Qualitätssprung
Es gibt keinen Gewinn ohne Verlust und keinen Verlust ohne Gewinn ? man
muss beides nur erkennen können, zu nutzen wissen. Und so, wie eine
Schnapsidee zur Geburt unserer Bläsergruppe führte, so war die letzte
große Ansitzjagd der Jagdgesellschaft Bansin vor deren Auflösung 1992
auch ein musikalischer Neubeginn. Wir lernten Bettina und Hubertus von
Rochow kennen und konnten fortan unter sachkundiger Anleitung unser
Können weiterentwickeln. Bettina kitzelte versteckte Talente aus uns
heraus und weckte die Lust, sich mit anderen zu messen. So wurde der
erste Landeswettbewerb im Jagdhornblasen des Landesjagdverbandes
Mecklenburg-Vorpommern in Hagenow ein voller Erfolg ? wir landeten von
27 Gruppen auf dem 4. Platz. Frank Daher stellte unsere Gruppe
anekdotendurchwoben vor, Bettina hatte uns getrimmt, die Fermate des
Hallali mit 7 Schlägen und ohne Abrutscher und Kiekser durchzuhalten,
und das übrige Fußvolk glaubte an sich.
Nun gab es kein Halten mehr: Wir hatten die Quittung für unsere Arbeit
bekommen. Wir befanden uns auf dem richtigen Weg und wir waren
ehrgeizig. Natürlich vergaßen wir nicht, neben den sicherlich
bedeutsamen Wettbewerben auch weiterhin das Jagdliche Brauchtum zu
pflegen und öffentliche Veranstaltungen wie die beliebten Jägerbälle,
die traditionell im Raum Ahlbeck / Bansin durch Weidgenossen Siegfried
Ramm durchgeführten Brauchbarkeitsprüfungen für Jagdhunde, vom Forstamt
Neu Pudagla und der Kurverwaltung Kaiserbäder organisierte
Waldführungen, Vorträge in den Konzertmuscheln u.ä. oder Einweihungen
sowie Dorffeste, Rentnerfeiern, Schlachtefeste, Ortsjubiläen wie z.B.
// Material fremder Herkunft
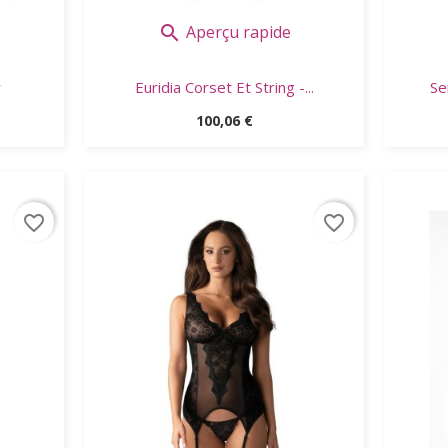
Aperçu rapide

r
Euridia Corset Et String -...
Se
Prix
100,06 €
favorite_border
favorite_border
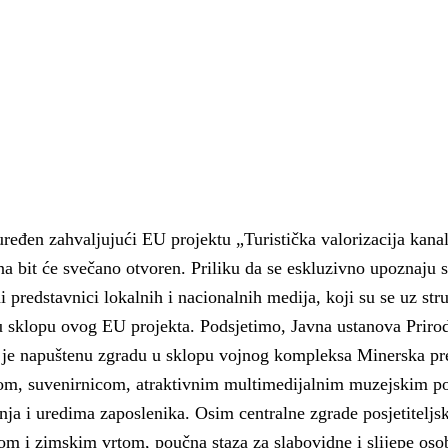
 uređen zahvaljujući EU projektu „Turistička valorizacija kana
na bit će svečano otvoren. Priliku da se eskluzivno upoznaju 
i predstavnici lokalnih i nacionalnih medija, koji su se uz str
 sklopu ovog EU projekta. Podsjetimo, Javna ustanova Priro
 je napuštenu zgradu u sklopu vojnog kompleksa Minerska pre
tom, suvenirnicom, atraktivnim multimedijalnim muzejskim p
 Krke iz prve ruke -
Šibenik spreman za dol
ostel Titius u
električnih autobusa: i
 i uredima zaposlenika. Osim centralne zgrade posjetiteljsk
NP Krka u
12 punionica na kolodvo
som i zimskim vrtom, poučna staza za slabovidne i slijepe osob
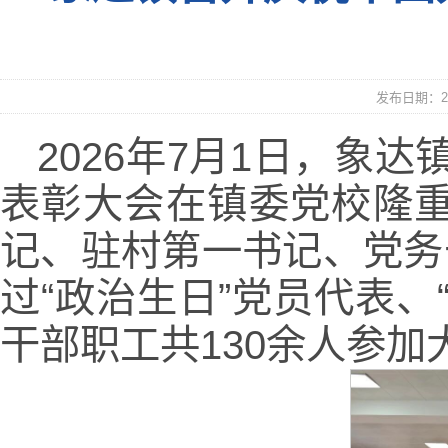
发布日期：20
2026年7月1日，象达
表彰大会在镇委党校隆
记、驻村第一书记、党务
过“政治生日”党员代表
干部职工共130余人参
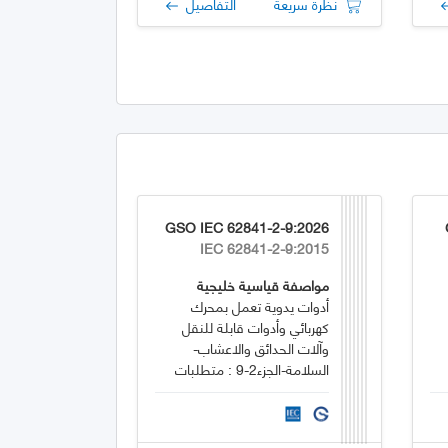
نظرة سريعة
التفاصيل
GSO IEC 62841-2-9:2026
IEC 62841-2-9:2015
مواصفة قياسية خليجية
أدوات يدوية تعمل بمحرك
كهربائي وأدوات قابلة للنقل
وآلات الحدائق والاعشاب-
السلامة-الجزء2-9 : متطلبات
خاصة لأدوات القطع والتخريم
اليدوية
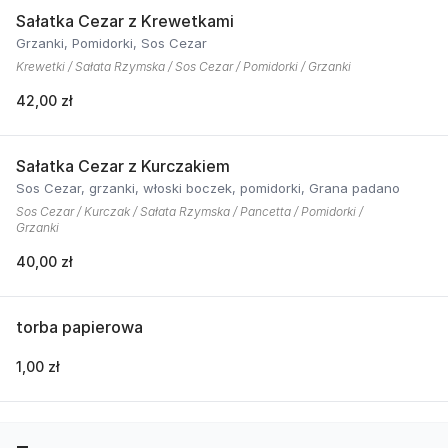
Sałatka Cezar z Krewetkami
Grzanki, Pomidorki, Sos Cezar
Krewetki / Sałata Rzymska / Sos Cezar / Pomidorki / Grzanki
42,00 zł
Sałatka Cezar z Kurczakiem
Sos Cezar, grzanki, włoski boczek, pomidorki, Grana padano
Sos Cezar / Kurczak / Sałata Rzymska / Pancetta / Pomidorki /
Grzanki
40,00 zł
torba papierowa
1,00 zł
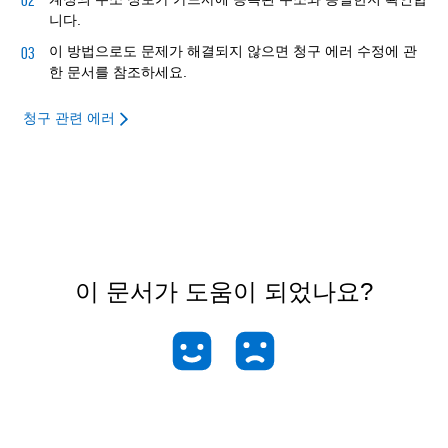
니다.
이 방법으로도 문제가 해결되지 않으면 청구 에러 수정에 관
한 문서를 참조하세요.
청구 관련 에러
이 문서가 도움이 되었나요?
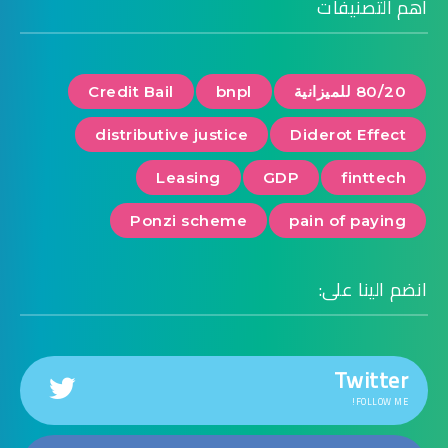
اهم التصنيفات
80/20 للميزانية
bnpl
Credit Bail
distributive justice
Diderot Effect
Leasing
GDP
finttech
Ponzi scheme
pain of paying
انضم الينا على:
Twitter
FOLLOW ME!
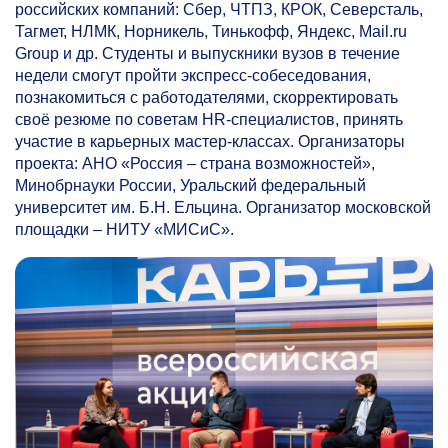
российских компаний: Сбер, ЧТПЗ, КРОК, Северсталь,
Тагмет, НЛМК, Норникель, Тинькофф, Яндекс, Mail.ru
Group и др. Студенты и выпускники вузов в течение
недели смогут пройти экспресс-собеседования,
познакомиться с работодателями, скорректировать
своё резюме по советам HR-специалистов, принять
участие в карьерных мастер-классах. Организаторы
проекта: AHO «Россия – страна возможностей»,
Минобрнауки России, Уральский федеральный
университет им. Б.Н. Ельцина. Организатор московской
площадки – НИТУ «МИСиС».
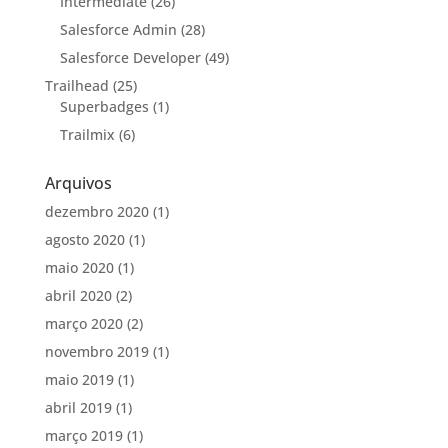
Intermediate
(26)
Salesforce Admin
(28)
Salesforce Developer
(49)
Trailhead
(25)
Superbadges
(1)
Trailmix
(6)
Arquivos
dezembro 2020
(1)
agosto 2020
(1)
maio 2020
(1)
abril 2020
(2)
março 2020
(2)
novembro 2019
(1)
maio 2019
(1)
abril 2019
(1)
março 2019
(1)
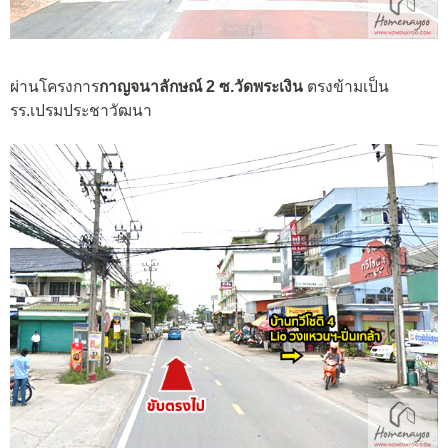
ผ่านโครงการ
กาญจนาลักษณ์ 2 ซ.วัดพระเงิน
ตรงข้ามเป็น
รร.เปรมประชาวัฒนา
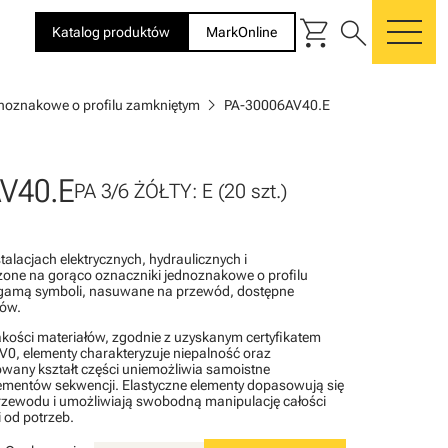
shopping_cart
search
Katalog produktów
MarkOnline
me
chevron_right
dnoznakowe o profilu zamkniętym
PA-30006AV40.E
V40.E
PA 3/6 ŻÓŁTY: E (20 szt.)
alacjach elektrycznych, hydraulicznych i
one na gorąco oznaczniki jednoznakowe o profilu
gamą symboli, nasuwane na przewód, dostępne
rów.
akości materiałów, zgodnie z uzyskanym certyfikatem
0, elementy charakteryzuje niepalność oraz
wany kształt części uniemożliwia samoistne
lementów sekwencji. Elastyczne elementy dopasowują się
rzewodu i umożliwiają swobodną manipulację całości
 od potrzeb.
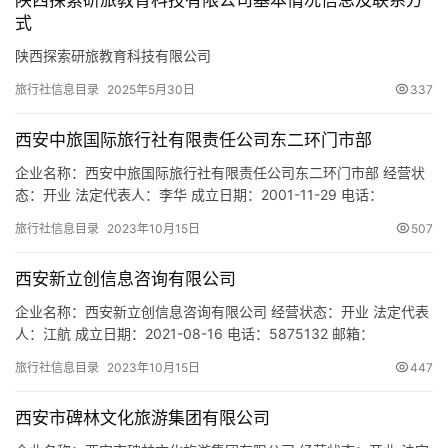
陕西探索研旅教育科技有限公司基本情况信息及联系方
询服务；会议及展览服务；建筑…
式
陕西探索研旅教育科技有限公司
旅行社信息目录
2025年5月30日
337
西安中旅国际旅行社有限责任公司东二环门市部
企业名称：西安中旅国际旅行社有限责任公司东二环门市部 经营状
态：开业 法定代表人：李华 成立日期：2001-11-29 电话：
86696869 邮箱：619847270@qq.com 统一社会信用代码：
旅行社信息目录
2023年10月15日
507
91610135MA6U349L1Q 注册地址：陕西省西安市碑林区东二环立
丰国际公寓1号楼1单元1801室 网址：- 经营范围：为设立社招徕游
西安新立创信息咨询有限公司
客并提供咨询、宣…
企业名称：西安新立创信息咨询有限公司 经营状态：开业 法定代表
人：江航 成立日期：2021-08-16 电话：5875132 邮箱：
2895362426@qq.com 统一社会信用代码：
旅行社信息目录
2023年10月15日
447
91610132MAB0YPCD31 注册地址：陕西省西安市经济技术开发区
凤城二路第五国际A座1603 网址：- 经营范围：一般项目：信息咨
西安市碑林文化旅游集团有限公司
询服务（不含许可类信息咨询服务）；…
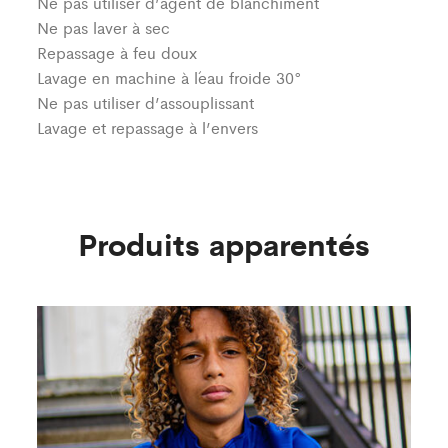
Ne pas utiliser d’agent de blanchiment
Ne pas laver à sec
Repassage à feu doux
Lavage en machine à l´eau froide 30°
Ne pas utiliser d’assouplissant
Lavage et repassage à l’envers
Produits apparentés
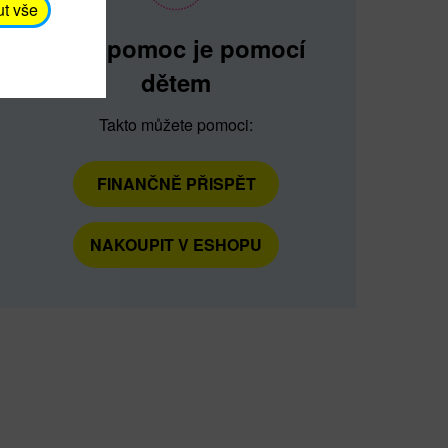
ut vše
Vaše pomoc je pomocí
dětem
Takto můžete pomoci:
FINANČNĚ PŘISPĚT
NAKOUPIT V ESHOPU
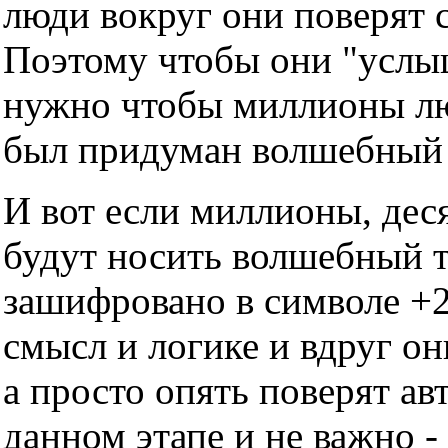
люди вокруг они поверят с
Поэтому чтобы они "услы
нужно чтобы миллионы люд
был придуман волшебный т
И вот если миллионы, дес
будут носить волшебный тр
зашифровано в символе +2
смысл и логике и вдруг он
а просто опять поверят ав
данном этапе и не важно -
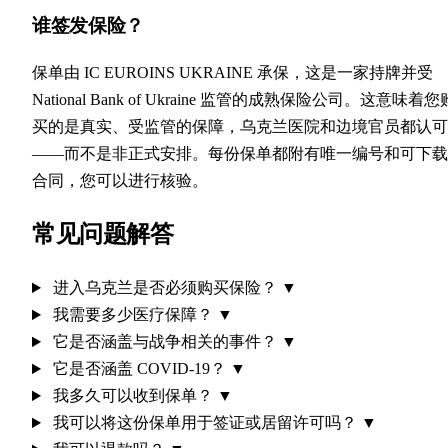
谁签发保险？
保单由 IC EUROINS UKRAINE 承保，这是一家持牌并受
National Bank of Ukraine 监管的成熟保险公司。这意味着您
买的是真实、受监管的保障，乌克兰医院和边境官员都认可
——而不是非正式安排。每份保单都附有唯一编号和可下载
合同，您可以进行核验。
常见问题解答
进入乌克兰是否必须购买保险？
▼
我需要多少医疗保障？
▼
它是否涵盖与战争相关的事件？
▼
它是否涵盖 COVID-19？
▼
我多久可以收到保单？
▼
我可以将这份保单用于签证或居留许可吗？
▼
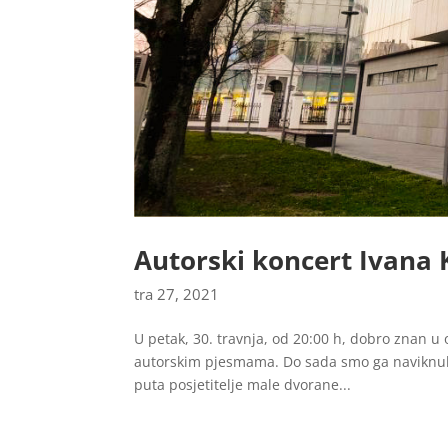
Autorski koncert Ivana
tra 27, 2021
U petak, 30. travnja, od 20:00 h, dobro znan u
autorskim pjesmama. Do sada smo ga naviknuli g
puta posjetitelje male dvorane...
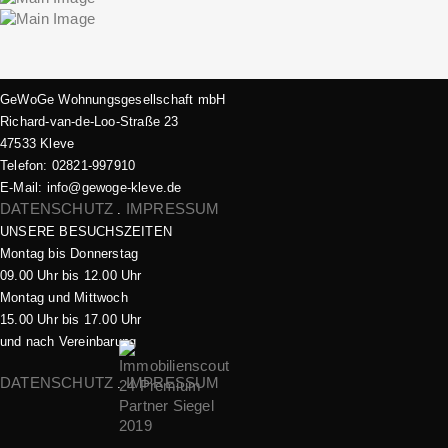
GeWoGe Wohnungsgesellschaft mbH
Richard-van-de-Loo-Straße 23
47533 Kleve
Telefon: 02821-997910
E-Mail: info@gewoge-kleve.de​
DATENSCHUTZ
IMPRESSUM
.
UNSERE BESUCHSZEITEN
Montag bis Donnerstag
09.00 Uhr bis 12.00 Uhr
Montag und Mittwoch
15.00 Uhr bis 17.00 Uhr
und nach Vereinbarung
DATENSCHUTZ
IMPRESSUM
.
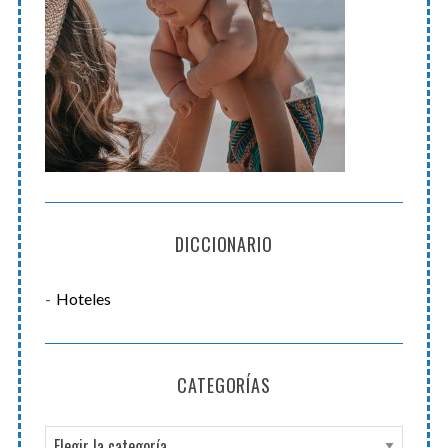
DICCIONARIO
Hoteles
CATEGORÍAS
C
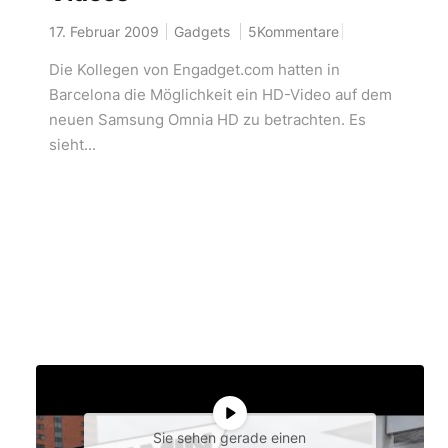
17. Februar 2009
Gadgets
5Kommentare
Die Kollegen von Engadget.com hatten in
Barcelona die Möglichkeit ein HD-Video auf dem
neuen Samsung Omnia HD zu betrachten. Es
sieht...
Sie sehen gerade einen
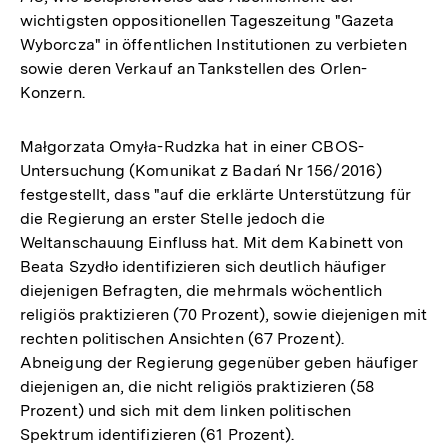
wichtigsten oppositionellen Tageszeitung "Gazeta
Wyborcza" in öffentlichen Institutionen zu verbieten
sowie deren Verkauf an Tankstellen des Orlen-
Konzern.
Małgorzata Omyła-Rudzka hat in einer CBOS-
Untersuchung (Komunikat z Badań Nr 156/2016)
festgestellt, dass "auf die erklärte Unterstützung für
die Regierung an erster Stelle jedoch die
Weltanschauung Einfluss hat. Mit dem Kabinett von
Beata Szydło identifizieren sich deutlich häufiger
diejenigen Befragten, die mehrmals wöchentlich
religiös praktizieren (70 Prozent), sowie diejenigen mit
rechten politischen Ansichten (67 Prozent).
Abneigung der Regierung gegenüber geben häufiger
diejenigen an, die nicht religiös praktizieren (58
Prozent) und sich mit dem linken politischen
Spektrum identifizieren (61 Prozent).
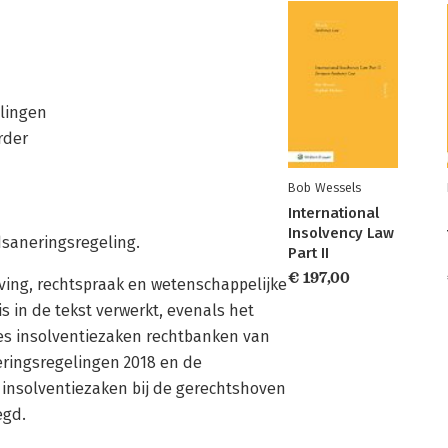
elingen
rder
Bob Wessels
International
Insolvency Law
dsaneringsregeling.
Part II
€ 197,00
eving, rechtspraak en wetenschappelijke
is in de tekst verwerkt, evenals het
es insolventiezaken rechtbanken van
eringsregelingen 2018 en de
insolventiezaken bij de gerechtshoven
egd.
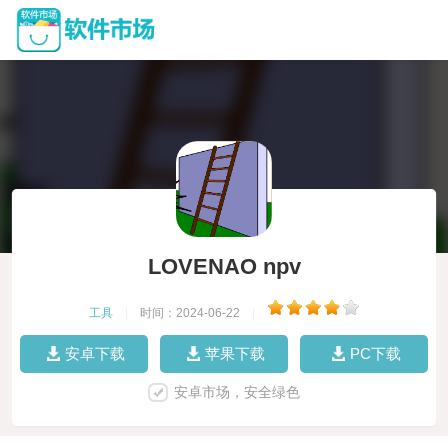
LOVENAO npv
工具
|
时间：2024-06-22
|
安卓下载
苹果下载
PC下载
安卓市场，安全绿色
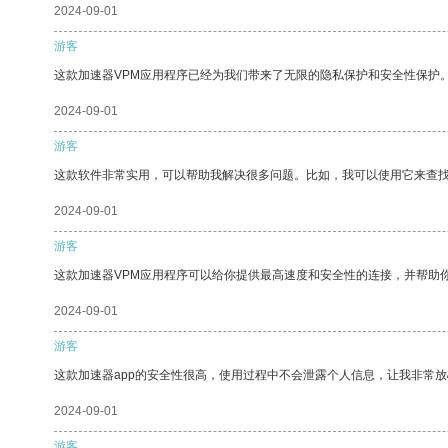
2024-09-01
游客
这款加速器VPM应用程序已经为我们带来了无限的隐私保护和安全性保护
2024-09-01
游客
这款软件非常实用，可以帮助我解决很多问题。比如，我可以使用它来查
2024-09-01
游客
这款加速器VPM应用程序可以给你提供最高速度和安全性的连接，并帮助
2024-09-01
游客
这款加速器app的安全性很高，使用过程中不会泄露个人信息，让我非常放
2024-09-01
游客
die 700-Jahrfeier von Usedom und Weihnachtsmärkte jagdlich-musikalisch,
z.T. schon konzertant, zu begleiten. Wir wurden ein gefragtes
Bindeglied zwischen Menschen, Jagd, Natur, Kulturerlebnis und Tourismus.
Im Laufe der Zeit wuchs unser Verein weiter an: Dirk Nass, Jörg
Martinez, Sven Prabel und Michael Scholz stießen zu uns #? alles Leute,
die im Rahmen ihrer forstlichen Ausbildung irgendwann schon ?mal ein
Jagdhorn in den Händen hatten, es wieder weglegten und wieder
hervorholten und wieder weglegten ... Das Dilemma kennen fast alle
Jagdhornbläser.
Auch echte Neuzugänge wie Jörg Sündermann und Frank Götz mit seinen
beiden Kindern Juliane und Sebastian (ein Herrentagslaune von Sven
Prabel: Eh, sach mal, willste nich bei uns mitmachen?) waren zu
verzeichnen. Und die Arbeit lohnte sich: Der 2. Landeswettbewerb in der
Windmühlenstadt Woldegk brachte den dritten Platz in der gemischten
Gruppe sowie einen ersten und dritten Platz bei den Solisten. Wir
hatten damit auch die Qualifikation für die 1997er Teilnahme am
Bundeswettbewerb in Kranichstein / Darmstadt erworben und spielten mit
dem Gedanken, auch tatsächlich ?mal hinzufahren.
Zeitgleich begannen wir 1996 eine verstärkte Zusammenarbeit mit der
Karlshagener Jägdhornbläsergruppe aus dem Inselnorden unter Leitung von
Sonja Paul zu pflegen, die zu diesem Zeitpunkt auf 23 Jahre engagierte
Jugendarbeit zurückblicken konnte. Man kannte sich von früher, aber
jetzt machten wir aus der Not eine Tugend, denn einige von uns hatten
für sich eine neue Trainingseinheit entdeckt; ein Instrument, welches
jeden Musikliebhaber erschauern lässt ? das Parforcehorn.